▶ Passage extrait:
****
Mais revenons à l’hydrogène vert. La Commission a eu l’intelligence d’assortir son cap d’une feuille de route, avec des progrès dans la production d’hydrogène vert à enregistrer dès 2024 et 2030. On s’offre ainsi la possibilité de rectifier rapidement le tir en fonction des évolutions technologiques et scientifiques. Enfin, les pouvoirs publics n’ont pas produit une réflexion en chambre mais ils ont veillé à embarquer les entreprises avec eux au sein d’une ” Alliance pour l’hydrogène vert “. Celle-ci réunit ceux qui produiront cette énergie, ceux qui la transporteront et ceux qui l’utiliseront. L’objectif est bien de bâtir toute une filière industrielle autour de l’hydrogène afin de réduire notre dépendance vis-à-vis du reste du monde. Une analyse de Morgan Stanley pointe notamment les retombées potentielles importantes pour l’industrie ferroviaire, des TGV alimentés à l’hydrogène remplaçant les avions pour les déplacements intra-européens. Cela profiterait à un groupe comme Alstom.
****
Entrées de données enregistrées
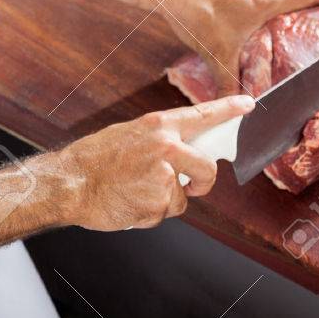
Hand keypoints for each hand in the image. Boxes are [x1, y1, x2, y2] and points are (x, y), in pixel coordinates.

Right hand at [55, 94, 253, 230]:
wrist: (69, 183)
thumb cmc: (94, 160)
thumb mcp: (129, 135)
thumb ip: (158, 140)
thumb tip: (181, 150)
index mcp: (158, 126)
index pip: (202, 114)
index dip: (229, 109)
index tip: (248, 104)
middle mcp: (166, 146)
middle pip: (207, 168)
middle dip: (203, 182)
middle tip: (191, 186)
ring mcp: (164, 175)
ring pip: (182, 197)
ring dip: (164, 201)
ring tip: (135, 191)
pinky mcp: (158, 202)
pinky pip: (165, 213)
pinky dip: (150, 214)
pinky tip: (129, 203)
****
▶ Action demandée A: Dans le texte sur l'hydrogène vert, quels acteurs l'« Alliance pour l'hydrogène vert » réunit-elle ? Énumérez-les tous.
▶ Action demandée B: D'après le texte sur l'hydrogène vert, quel groupe profiterait de TGV alimentés à l'hydrogène ?
▶ Action demandée C: Poursuivez le texte sur l'hydrogène vert à partir de sa dernière phrase.

▶ Zone de réponse A:
- Ceux qui produiront cette énergie
- Ceux qui la transporteront
- Ceux qui l'utiliseront

▶ Zone de réponse B: Alstom.

▶ Zone de réponse C:
Une fois n’est pas coutume, la Belgique avait anticipé le chantier. En mars dernier, le SPF Economie a invité les entreprises à manifester leur intérêt pour les grands projets relatifs à l’hydrogène vert. Une vingtaine de sociétés y avaient répondu. Aucun nom n’est officiellement cité mais on imagine volontiers que les DEME, Colruyt et Fluxys, qui ont déjà présenté des projets de construction d’usine de production d’hydrogène vert, en font partie. De même que John Cockerill, producteur d’hydrolyseurs et partenaire de projets à plus petite échelle à l’aéroport de Liège. De quoi compenser, on l’espère, l’attentisme politique et l’absence d’un plan de relance digne de ce nom dans notre pays alors que les Pays-Bas, le Portugal et la France sont dans les starting-blocks et que l’Allemagne projette d’investir de 7 à 12 milliards d’euros dans le développement de l’hydrogène vert.